The enterprise data cloud company Cloudera recently announced the general availability (GA) of Cloudera DataFlow for the Public Cloud, a cloud-native service for data flows to process hybrid streaming workloads on the Cloudera Data Platform (CDP). With Cloudera DataFlow for the Public Cloud, customers can automate complex data flow operations, improve the operational efficiency of streaming data flows with auto-scaling capabilities, and reduce cloud costs by removing infrastructure sizing guesswork.
With Cloudera DataFlow for the Public Cloud, the company brings a FlowOps service with several capabilities such as:
- Central Flow Catalog for manageability, discovery, and version control
- Central dashboard for monitoring, troubleshooting, and performance tuning of data flows across multiple cloud clusters
- Simple deployment wizard and robust APIs for auto-scaling flows on Kubernetes managed by CDP
- Pre-built flows called "ReadyFlows" for some of the common streaming use cases
Under the hood, Cloudera DataFlow for the Public Cloud leverages Kubernetes as the scalable runtime, and it provisions NiFi clusters on top of it as needed. The foundation is a brand new Kubernetes Operator developed from the ground up to manage the lifecycle of Apache NiFi clusters on Kubernetes. Through this operator requests for clusters lead to the provisioning of them. Furthermore, once the provisioning is complete, the operator will also take care of other life cycle aspects, like upgrading Apache NiFi to a new version or terminating a cluster.

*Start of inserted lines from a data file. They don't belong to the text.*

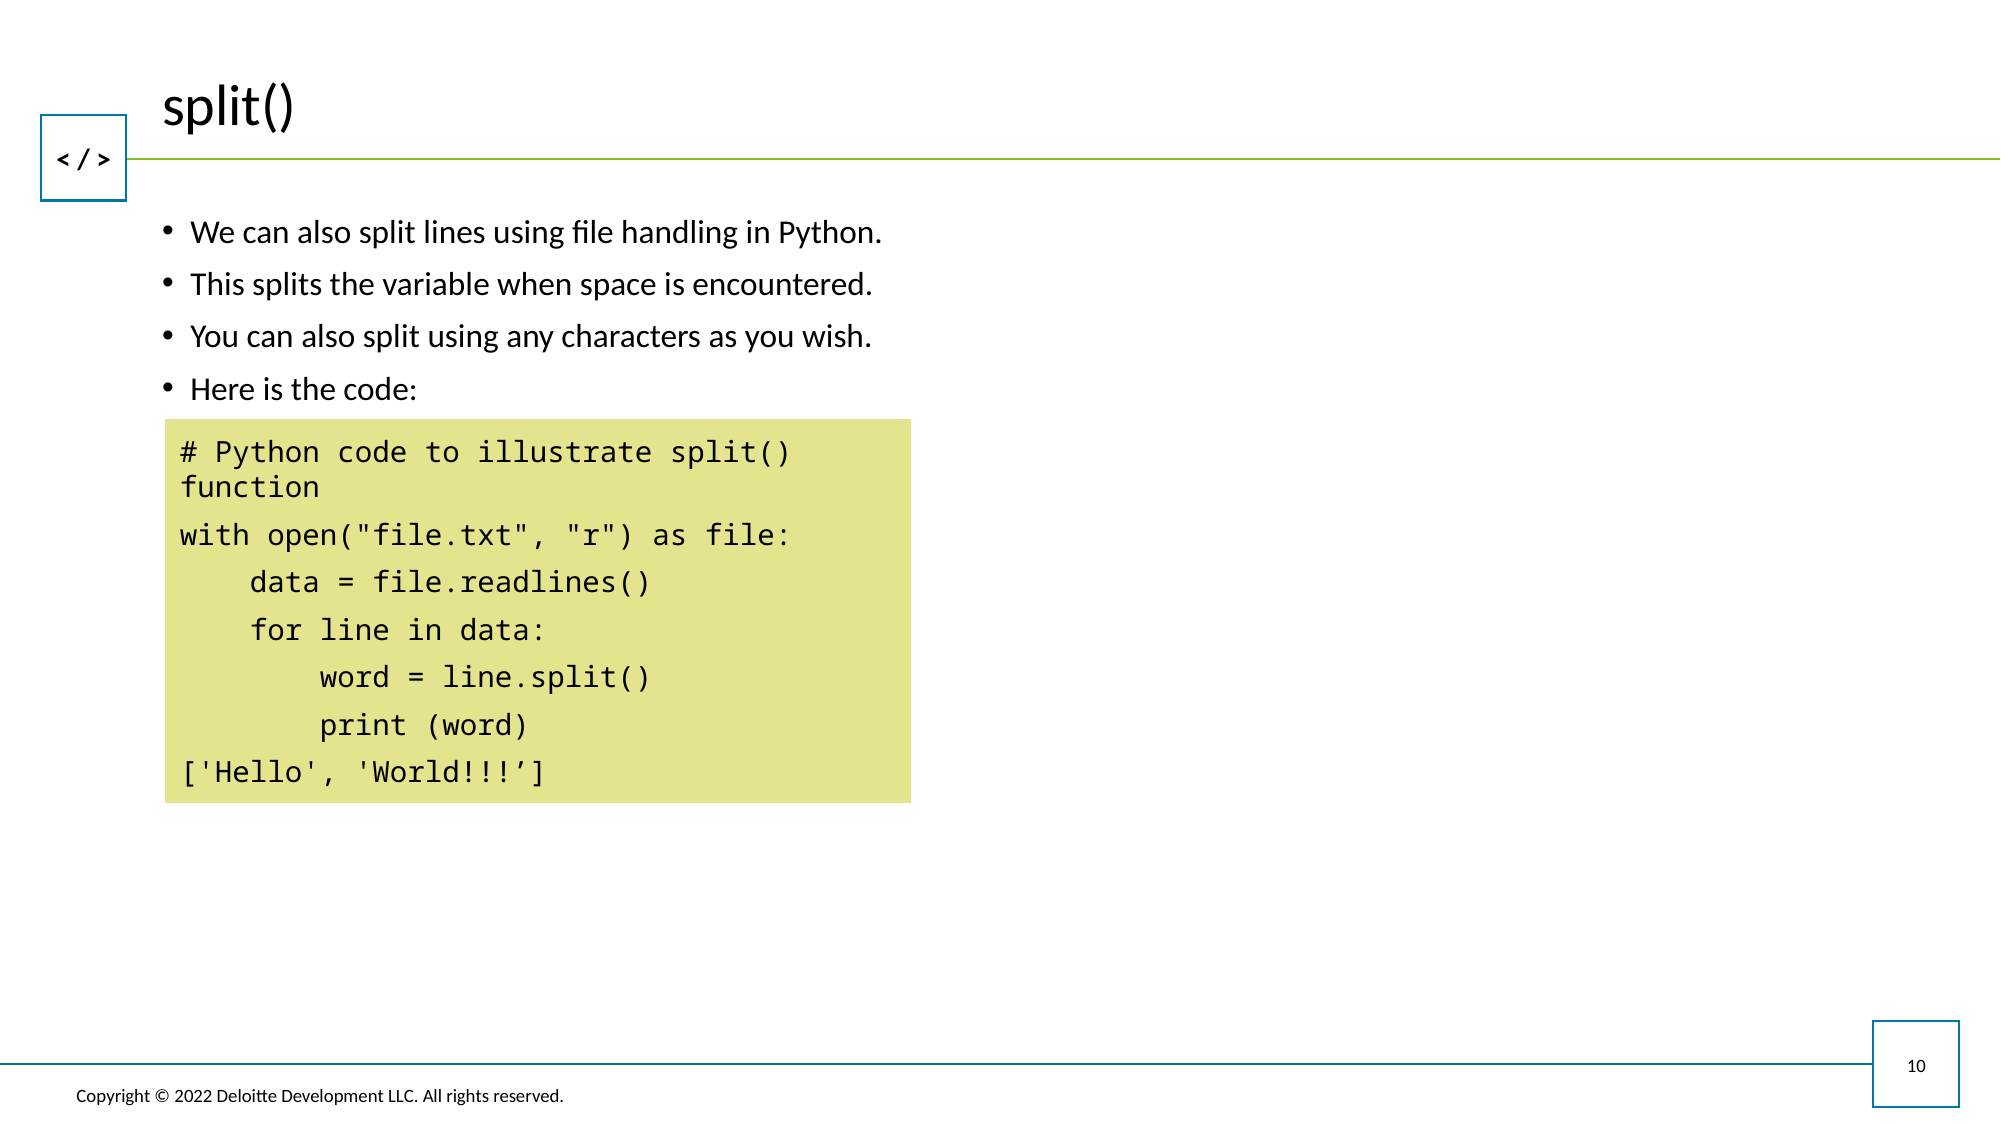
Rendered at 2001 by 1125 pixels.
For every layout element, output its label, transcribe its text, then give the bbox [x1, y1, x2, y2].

slide_number 10 [1873, 1046, 1959, 1085]
text_box We can also split lines using file handling in Python. This splits the variable when space is encountered. You can also split using any characters as you wish. Here is the code: [147, 202, 1874, 415]
title split() [147, 45, 1840, 159]
text_box # Python code to illustrate split() function with open("file.txt", "r") as file: data = file.readlines() for line in data: word = line.split() print (word) ['Hello', 'World!!!’] [165, 419, 912, 803]
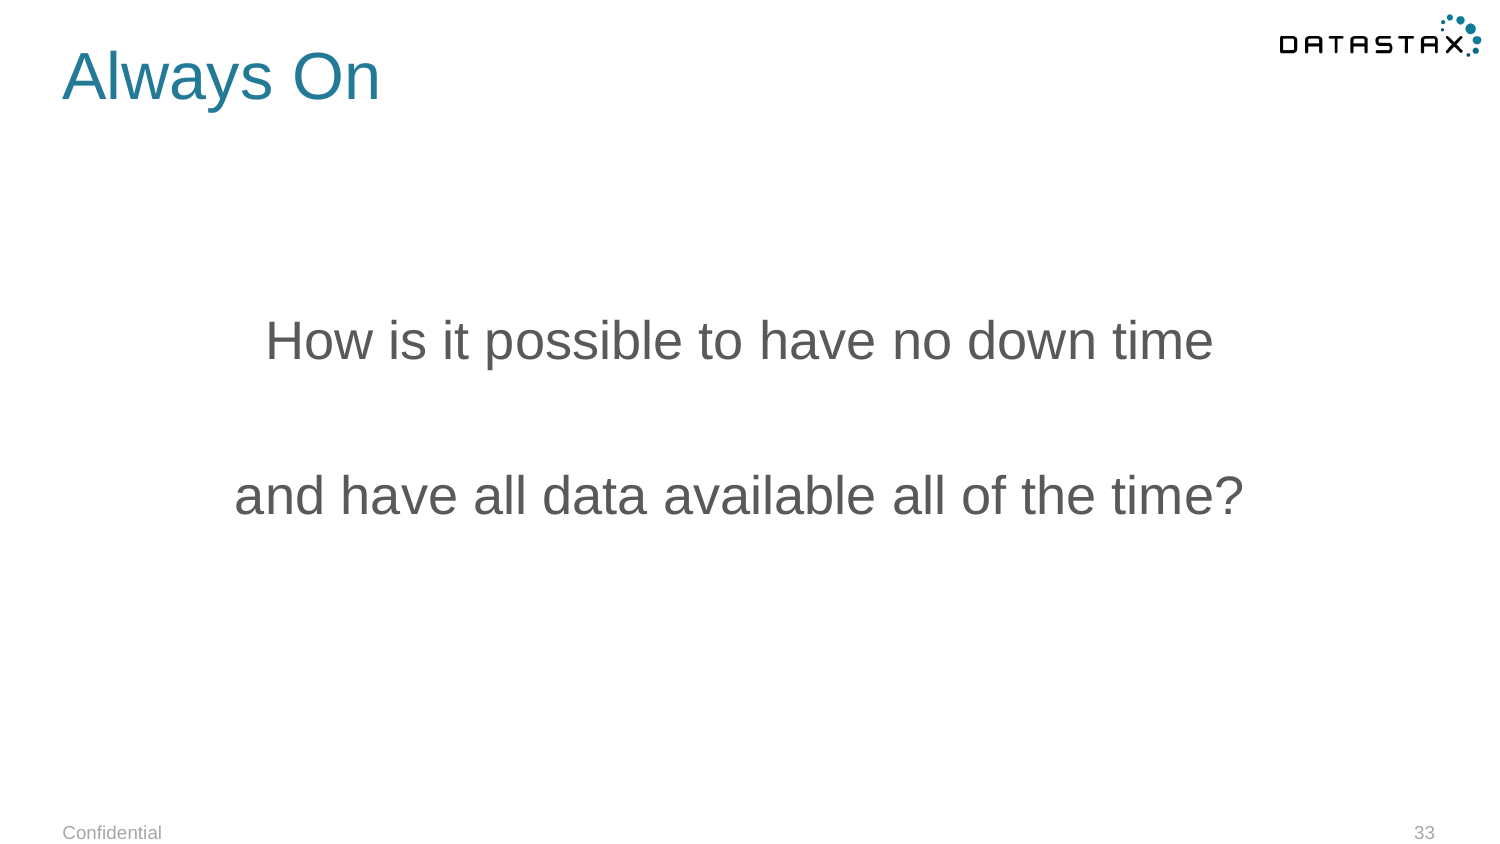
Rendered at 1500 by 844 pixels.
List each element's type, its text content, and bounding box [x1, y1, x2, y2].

slide_number 33 [1110, 820, 1436, 844]
footer Confidential [62, 820, 638, 844]
title Always On [62, 32, 1300, 118]
list How is it possible to have no down time and have all data available all of the time? [62, 150, 1434, 758]
picture [1273, 7, 1485, 70]
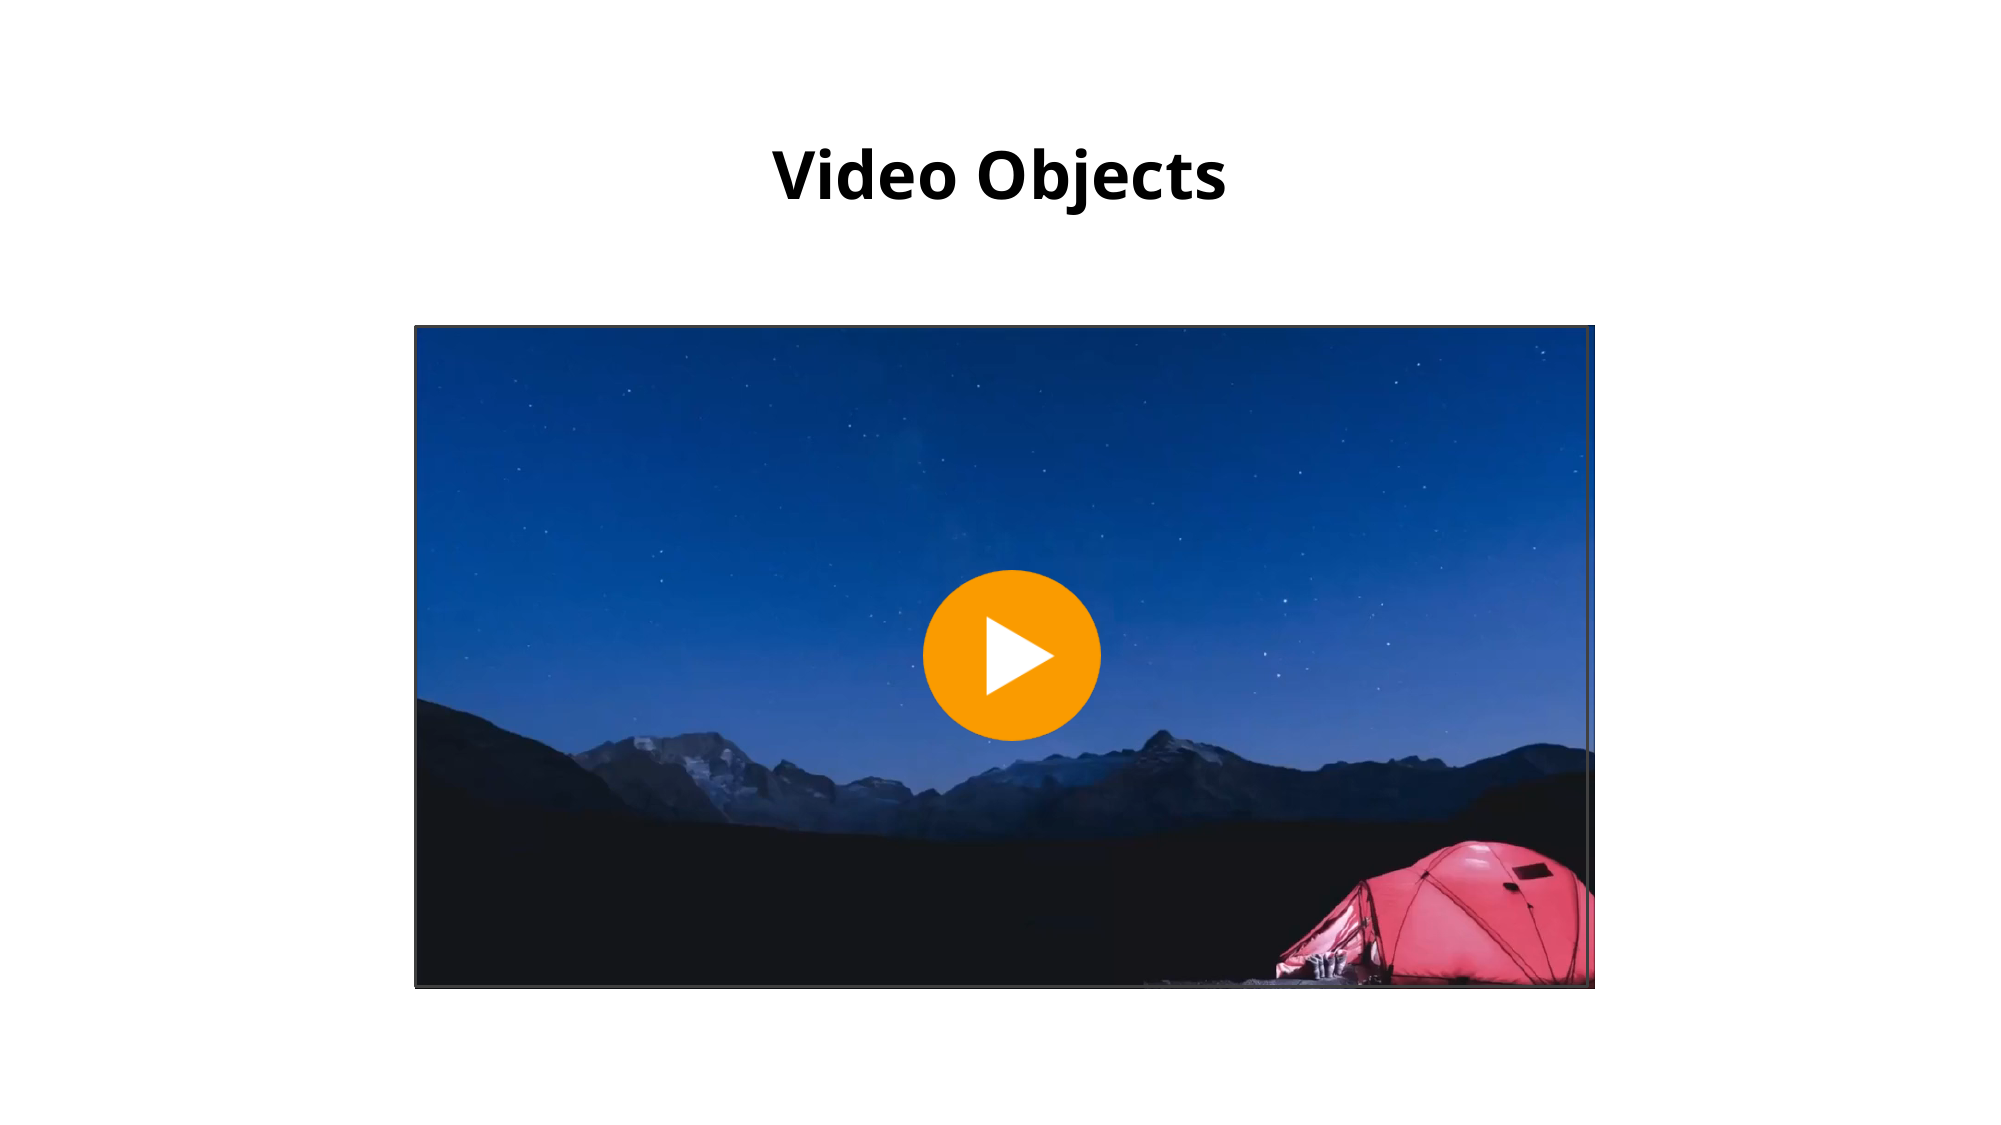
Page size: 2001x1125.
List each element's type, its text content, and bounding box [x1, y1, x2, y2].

Cloudera DataFlow for the Public Cloud users can access the service through the hosted CDP Control Plane, which hosts critical components of CDF-PC like the Catalog, the Dashboard, and the ReadyFlow Gallery.
Source: https://blog.cloudera.com/cloudera-dataflow-for-the-public-cloud-a-technical-deep-dive/
Today, many organizations leverage Apache NiFi to capture and process data across hybrid cloud architectures by visually designing no-code data flows. However, one of the challenges with Apache NiFi is deploying multiple data flows into a single cluster, and these flows compete for resources – leading to performance issues. Some mitigate that issue by sizing a more significant amount of infrastructure than necessary and thus ending up with underutilized infrastructure and higher costs. Furthermore, other challenges they can face are scaling or not having a central overview of the flows.
Dinesh Chandrasekhar, head of product marketing, Data-in-Motion at Cloudera, said in a Cloudera press release:
Cloudera DataFlow automates and manages cloud-native data flows on Kubernetes - and it is something only we offer. Now it is easy for our customers to boost the operational efficiency of their streaming workloads and save on infrastructure costs in the public cloud.
Initially, Cloudera DataFlow for the Public Cloud will be available on the Amazon Web Services (AWS) platform, and Microsoft Azure will be next. And lastly, the pricing details of Cloudera DataFlow for the Public Cloud are available on the pricing page.